= Philip Klinkner =

Philip A. Klinkner (born May 21, 1963) is an American political scientist, blogger and author. He is noted for his work on American politics, especially political parties and elections, race and American politics, and American political history.

Klinkner is the James S. Sherman Professor of Government at Hamilton College, where he has also served in administrative positions. Originally from Iowa, he graduated from Lake Forest College before attending Yale University for M.A., M.Phil. and Ph.D. degrees in Political Science. In 1990–1991, he was a Research Fellow at the Brookings Institution and he served as a guest scholar there in 1993 and 1995. In 1995, he received the Emerging Scholar Award from the Political Organizations and Parties Section of the American Political Science Association.

In The Unsteady March, Klinkner and Rogers Smith argue America's record of race relations cannot be categorized as consistent, gradual advancement towards equality but rather as a series of dramatic moments where multiple factors aligned to advance or hinder progress. The book won the W.E.B. Du Bois Institute's Horace Mann Bond Book Award and was named as a semifinalist for the 2000 Robert F. Kennedy Book Award.

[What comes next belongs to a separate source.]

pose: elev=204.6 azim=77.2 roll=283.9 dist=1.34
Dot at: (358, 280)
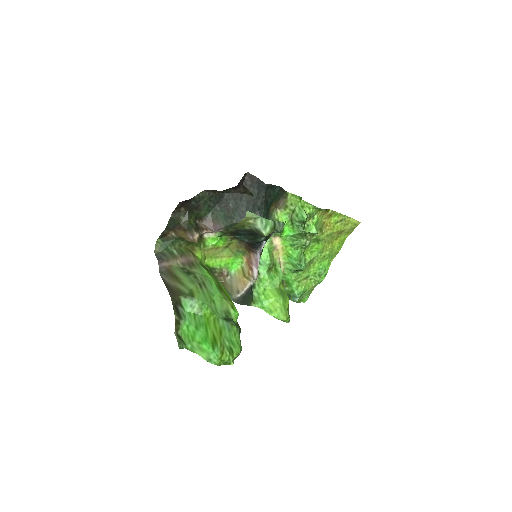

In 2003, Klinkner founded PolySigh, a blog featuring commentary from a group of political science professors. PolySigh was part of the first generation of academic blogs and its contributors represented a variety of academic institutions, political orientations, and political science sub-fields. He has also blogged at the Huffington Post and The Monkey Cage, another political science blog. He has been an occasional contributor to The Nation and as well as other print, television and online media outlets.

==Books==

- The Losing Parties: Out-Party National Committees, 1956-1993. 1999. University of Chicago Press. (with Rogers Smith).
- The Unsteady March: The Rise and Decline of Racial Equality in America. 1994. Yale University Press.
- The American Heritage History of the Bill of Rights: The First Amendment. 1991. American Heritage Press. Foreword by Warren Burger.
- The American Heritage History of the Bill of Rights: The Ninth Amendment. 1991. American Heritage (magazine). Foreword by Warren Burger.